Tongue Measurements May Help Dentists Determine Oral Appliance Therapy Success For Sleep Apnea
According to new research that received the Graduate Student Research Award on Saturday, June 5, at the 19th Annual Meeting of the American Academy of Dental Sleep Medicine, the ratio between tongue volume and bony enclosure size in patients with obstructive sleep apnea (OSA) may help dentists calculate oral appliance treatment success.
Although mandibular advancement splints (MAS) have been shown to be a safe and effective treatment for OSA, predicting efficacy in individual patients is problematic.
The researchers assessed whether anatomical factors such as craniofacial size, upper-airway soft tissue volume, and/or the anatomical balance between them, were associated with MAS treatment outcome.

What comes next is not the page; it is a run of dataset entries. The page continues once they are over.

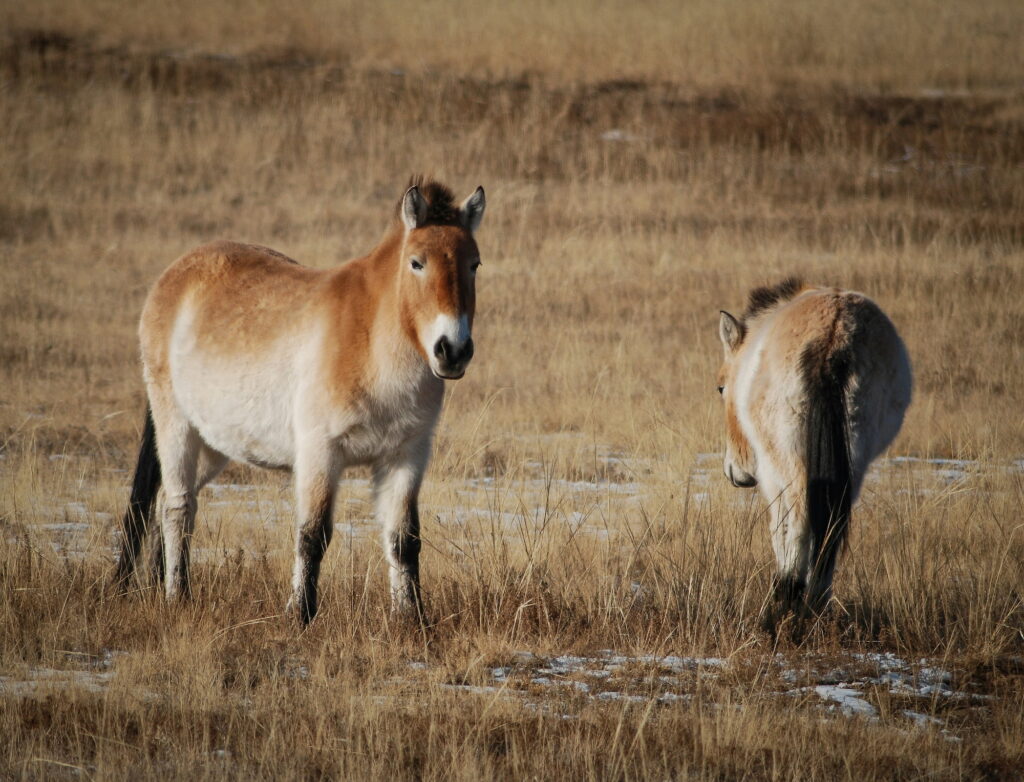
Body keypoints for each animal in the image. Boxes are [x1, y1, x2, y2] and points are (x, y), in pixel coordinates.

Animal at [113, 178, 486, 625]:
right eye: (417, 263)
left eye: (474, 264)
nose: (452, 350)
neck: (371, 340)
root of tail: (174, 274)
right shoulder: (320, 453)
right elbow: (313, 535)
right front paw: (300, 616)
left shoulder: (406, 456)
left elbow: (403, 539)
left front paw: (412, 620)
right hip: (175, 426)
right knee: (177, 508)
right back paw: (176, 597)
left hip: (213, 444)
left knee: (163, 506)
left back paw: (156, 588)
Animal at [716, 278, 912, 623]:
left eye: (721, 387)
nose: (735, 473)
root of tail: (834, 335)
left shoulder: (772, 474)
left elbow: (779, 528)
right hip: (854, 458)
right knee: (832, 526)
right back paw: (815, 604)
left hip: (787, 461)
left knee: (798, 520)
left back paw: (784, 605)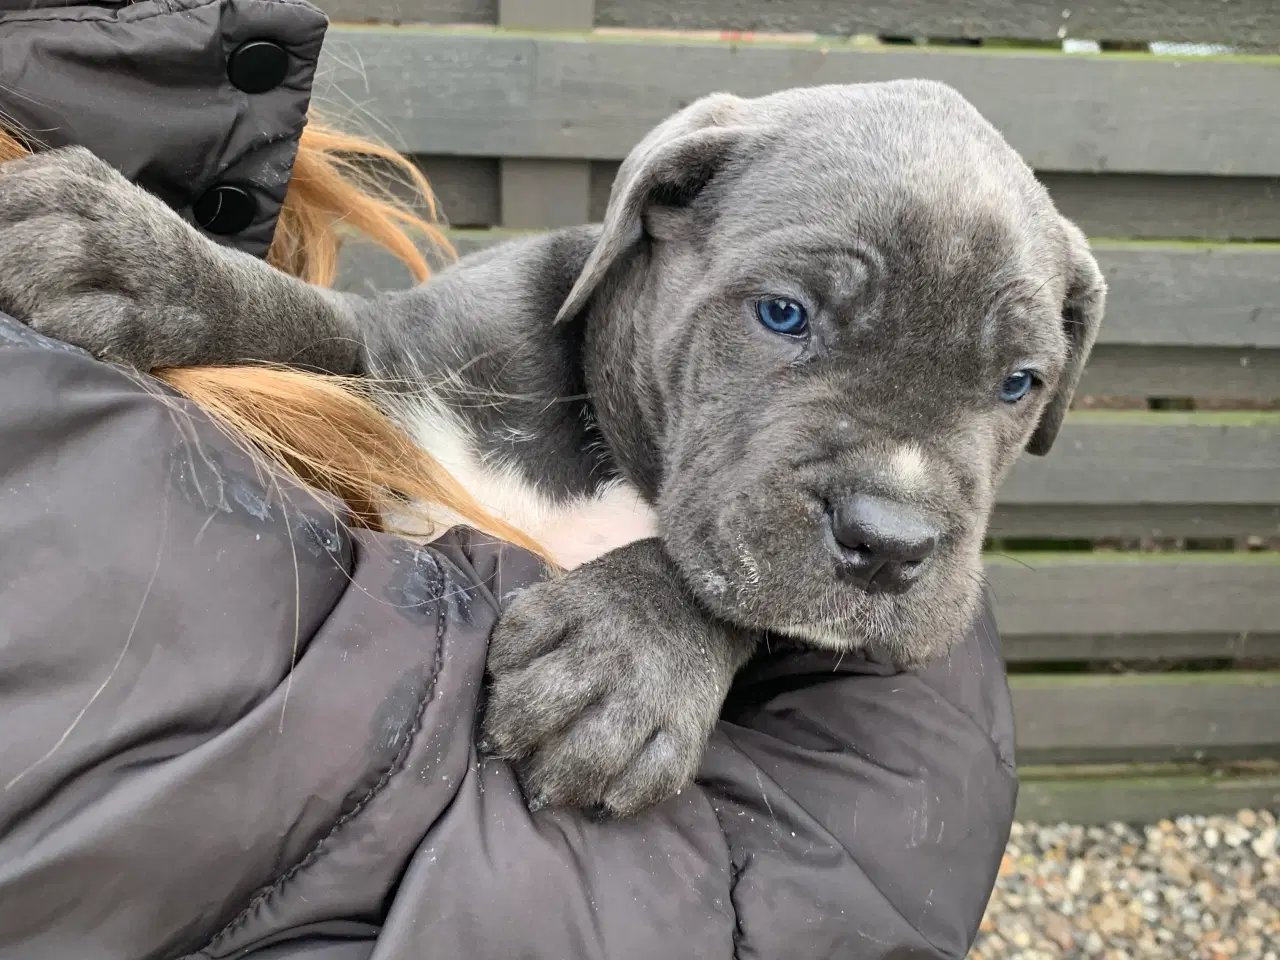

The study included 49 OSA patients. Patients were at least 18 years of age and had mild to severe sleep apnea. They were without other sleep disorders or serious comorbid medical or psychiatric disorders.
Each patient was fitted for a custom two-piece MAS, which was worn during sleep. Treatment outcome was assessed by polysomnography after approximately six weeks of oral appliance therapy.
Of the 49 patients, 24 responded to the treatment, demonstrating an apnea-hypopnea index (AHI) reduction of 50 percent or more. Body mass index and age did not differ between responders and non-responders, but responders did have a lower baseline AHI, indicating that their sleep apnea was less severe before treatment.
Tongue cross-sectional area (CSA) was measured in a subset of 28 patients, including 12 responders and 16 non-responders. The measurements were taken using cephalometric soft-tissue imaging. Responders had a larger tongue CSA than non-responders, but there was no difference in the bony oral enclosure CSA. The ratio of tongue to bony enclosure CSA significantly differed between responders and non-responders, indicating the ratio as a significant predictor of response to treatment.
Because patients who responded to MAS treatment had a larger tongue volume for a given oral cavity size, the researchers suggest that determining this ratio may help predict MAS treatment success.
"While this study re-affirms the difficulties in predicting OSA treatment response to mandibular advancement splints, responders seem to have a larger tongue volume for a given oral cavity site, suggesting that MAS may help correct anatomical imbalances," said lead author Whitney Mostafiz.